Jamás se sabrá la cantidad exacta, pero tampoco jamás alguien podrá
negar que era una enorme marea humana sedienta de justicia y consciente de que –para
ello– por mucho tiempo habría que recoger heridos y muertos. Entre veintidós y
cincuenta víctimas fatales ese día, según el informe de la Comisión de la
Verdad; también hubo dos estudiantes universitarios desaparecidos: Francisco
Arnulfo Ventura y José Humberto Mejía eran sus nombres.

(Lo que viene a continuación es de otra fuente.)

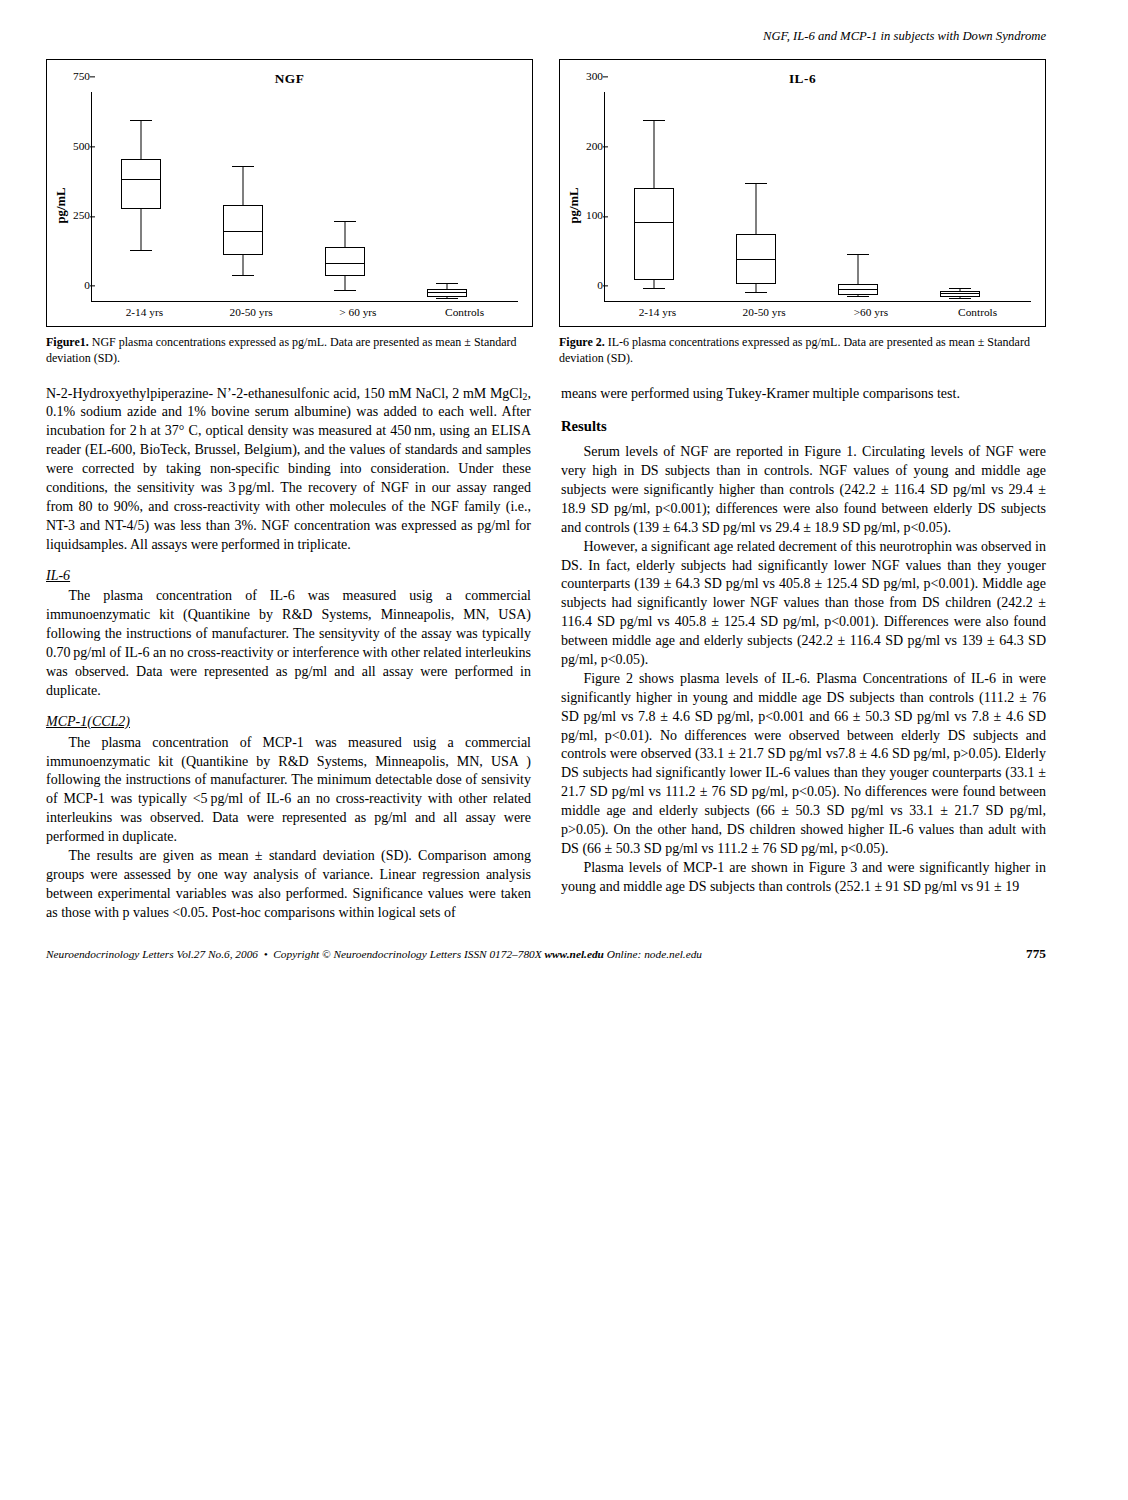NGF, IL-6 and MCP-1 in subjects with Down Syndrome
NGF
pg/mL
750
500
250
0
2-14 yrs 20-50 yrs > 60 yrs Controls
Figure1. NGF plasma concentrations expressed as pg/mL. Data are presented as mean ± Standard deviation (SD).
IL-6
pg/mL
300
200
100
0
2-14 yrs 20-50 yrs >60 yrs Controls
Figure 2. IL-6 plasma concentrations expressed as pg/mL. Data are presented as mean ± Standard deviation (SD).
N-2-Hydroxyethylpiperazine- N’-2-ethanesulfonic acid, 150 mM NaCl, 2 mM MgCl2, 0.1% sodium azide and 1% bovine serum albumine) was added to each well. After incubation for 2 h at 37° C, optical density was measured at 450 nm, using an ELISA reader (EL-600, BioTeck, Brussel, Belgium), and the values of standards and samples were corrected by taking non-specific binding into consideration. Under these conditions, the sensitivity was 3 pg/ml. The recovery of NGF in our assay ranged from 80 to 90%, and cross-reactivity with other molecules of the NGF family (i.e., NT-3 and NT-4/5) was less than 3%. NGF concentration was expressed as pg/ml for liquidsamples. All assays were performed in triplicate.
IL-6
The plasma concentration of IL-6 was measured usig a commercial immunoenzymatic kit (Quantikine by R&D Systems, Minneapolis, MN, USA) following the instructions of manufacturer. The sensityvity of the assay was typically 0.70 pg/ml of IL-6 an no cross-reactivity or interference with other related interleukins was observed. Data were represented as pg/ml and all assay were performed in duplicate.
MCP-1(CCL2)
The plasma concentration of MCP-1 was measured usig a commercial immunoenzymatic kit (Quantikine by R&D Systems, Minneapolis, MN, USA ) following the instructions of manufacturer. The minimum detectable dose of sensivity of MCP-1 was typically <5 pg/ml of IL-6 an no cross-reactivity with other related interleukins was observed. Data were represented as pg/ml and all assay were performed in duplicate.
The results are given as mean ± standard deviation (SD). Comparison among groups were assessed by one way analysis of variance. Linear regression analysis between experimental variables was also performed. Significance values were taken as those with p values <0.05. Post-hoc comparisons within logical sets of
means were performed using Tukey-Kramer multiple comparisons test.
Results
Serum levels of NGF are reported in Figure 1. Circulating levels of NGF were very high in DS subjects than in controls. NGF values of young and middle age subjects were significantly higher than controls (242.2 ± 116.4 SD pg/ml vs 29.4 ± 18.9 SD pg/ml, p<0.001); differences were also found between elderly DS subjects and controls (139 ± 64.3 SD pg/ml vs 29.4 ± 18.9 SD pg/ml, p<0.05).
However, a significant age related decrement of this neurotrophin was observed in DS. In fact, elderly subjects had significantly lower NGF values than they youger counterparts (139 ± 64.3 SD pg/ml vs 405.8 ± 125.4 SD pg/ml, p<0.001). Middle age subjects had significantly lower NGF values than those from DS children (242.2 ± 116.4 SD pg/ml vs 405.8 ± 125.4 SD pg/ml, p<0.001). Differences were also found between middle age and elderly subjects (242.2 ± 116.4 SD pg/ml vs 139 ± 64.3 SD pg/ml, p<0.05).
Figure 2 shows plasma levels of IL-6. Plasma Concentrations of IL-6 in were significantly higher in young and middle age DS subjects than controls (111.2 ± 76 SD pg/ml vs 7.8 ± 4.6 SD pg/ml, p<0.001 and 66 ± 50.3 SD pg/ml vs 7.8 ± 4.6 SD pg/ml, p<0.01). No differences were observed between elderly DS subjects and controls were observed (33.1 ± 21.7 SD pg/ml vs7.8 ± 4.6 SD pg/ml, p>0.05). Elderly DS subjects had significantly lower IL-6 values than they youger counterparts (33.1 ± 21.7 SD pg/ml vs 111.2 ± 76 SD pg/ml, p<0.05). No differences were found between middle age and elderly subjects (66 ± 50.3 SD pg/ml vs 33.1 ± 21.7 SD pg/ml, p>0.05). On the other hand, DS children showed higher IL-6 values than adult with DS (66 ± 50.3 SD pg/ml vs 111.2 ± 76 SD pg/ml, p<0.05).
Plasma levels of MCP-1 are shown in Figure 3 and were significantly higher in young and middle age DS subjects than controls (252.1 ± 91 SD pg/ml vs 91 ± 19
Neuroendocrinology Letters Vol.27 No.6, 2006 • Copyright © Neuroendocrinology Letters ISSN 0172–780X www.nel.edu Online: node.nel.edu
775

Y hoy, ¿que se recoge después de las raquíticas concentraciones de los
partidos que cambiaron política por publicidad y mercadeo? Basura. Aclaro: la
de los carteles con fotos retocadas, la de las bolsas en que entregan dádivas baratas,
la de los depósitos de los panes, la de los envoltorios de las pupusas que
reparten, la de los volantes con mensajes lejanos y sin sentido… ¿Para eso hubo una guerra? ¿Y qué pretendían sus
principales protagonistas a la hora de acabarla?

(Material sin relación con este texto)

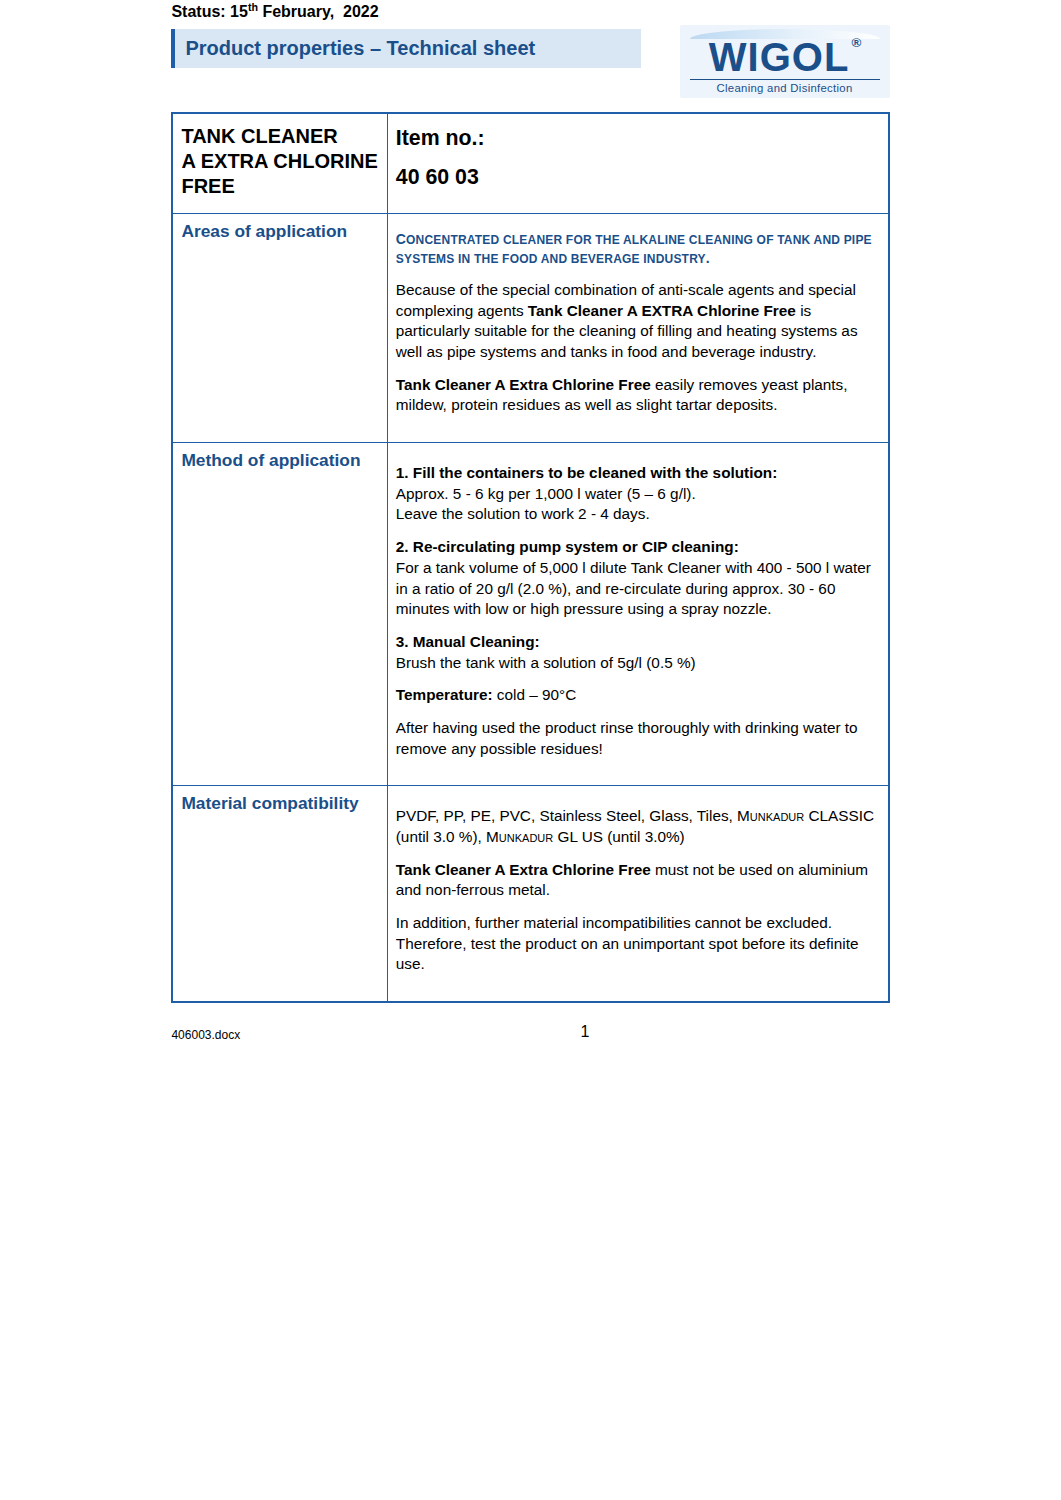Status: 15th February, 2022
Product properties – Technical sheet
WIGOL®
Cleaning and Disinfection
| TANK CLEANER A EXTRA CHLORINE FREE | Item no.: 40 60 03 |
| Areas of application | C ONCENTRATED CLEANER FOR THE ALKALINE CLEANING OF TANK AND PIPE SYSTEMS IN THE FOOD AND BEVERAGE INDUSTRY . Because of the special combination of anti-scale agents and special complexing agents Tank Cleaner A EXTRA Chlorine Free is particularly suitable for the cleaning of filling and heating systems as well as pipe systems and tanks in food and beverage industry. Tank Cleaner A Extra Chlorine Free easily removes yeast plants, mildew, protein residues as well as slight tartar deposits. |
| Method of application | 1. Fill the containers to be cleaned with the solution: Approx. 5 - 6 kg per 1,000 l water (5 – 6 g/l). Leave the solution to work 2 - 4 days. 2. Re-circulating pump system or CIP cleaning: For a tank volume of 5,000 l dilute Tank Cleaner with 400 - 500 l water in a ratio of 20 g/l (2.0 %), and re-circulate during approx. 30 - 60 minutes with low or high pressure using a spray nozzle. 3. Manual Cleaning: Brush the tank with a solution of 5g/l (0.5 %) Temperature: cold – 90°C After having used the product rinse thoroughly with drinking water to remove any possible residues! |
| Material compatibility | PVDF, PP, PE, PVC, Stainless Steel, Glass, Tiles, Munkadur CLASSIC (until 3.0 %), Munkadur GL US (until 3.0%) Tank Cleaner A Extra Chlorine Free must not be used on aluminium and non-ferrous metal. In addition, further material incompatibilities cannot be excluded. Therefore, test the product on an unimportant spot before its definite use. |
406003.docx
1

A partir de los “cambios políticos” convenidos
en los “recuerdos de paz”, uno buscaba consolidar el sistema económico y social
excluyente. Un “modelo” –así le dicen, sin serlo– promotor de una mayor de
desigualdad, generador de pobreza entre las mayorías y de riqueza para sus
patrocinadores minoritarios. El otro, a partir de lo mismo, convertido en
partido soñaba con la posibilidad cierta de llegar a ser Gobierno para
administrar ese sistema, cambiando algunas formas pero sin tocar el fondo donde
siguen estando los tres grandes males nunca superados, que históricamente han
sido el látigo en la espalda de las mayorías populares: el hambre, la sangre y
la impunidad.
Para bailar se necesitan dos y esa pareja
viene haciéndolo desde hace más de dos décadas en la pista institucional y en
su “paz”. Y al baile ese le llaman “democracia”, aunque tenga algo de “perreo”;
sobre todo cuando se observan movimientos sensuales y provocadores para seducir
a sus comparsas, con las que terminan dando espectáculos obscenos. Y eso
desencanta a la gente, la ahuyenta y aleja de las urnas para acercarla a otras
alternativas peligrosas. Además, como consecuencia, niega lo que establece el
sexto artículo de la Carta Democrática Interamericana sobre la “participación de la
ciudadanía en las decisiones relativas a su propio desarrollo”. La misma “es un
derecho y una responsabilidad. Es también una condición necesaria para el pleno
y efectivo ejercicio de la democracia”.
“Promover y fomentar diversas formas de participación –termina el
citado enunciado– fortalece la democracia”. Pero eso, en el “Olimpo” partidista
nacional parece no importar. En lugar de una participación consciente,
informada y activa, lo que recomendaban desde allá arriba entre tantos y tan
caros desperdicios publicitarios es esto: “No pensés”. O no es eso lo que decían
en el fondo, con el estribillo de la cancioncita: “No te compliqués, votá por las
tres”. Esta fue otra muestra, entre tantas, de la bajera “populística guanaca”.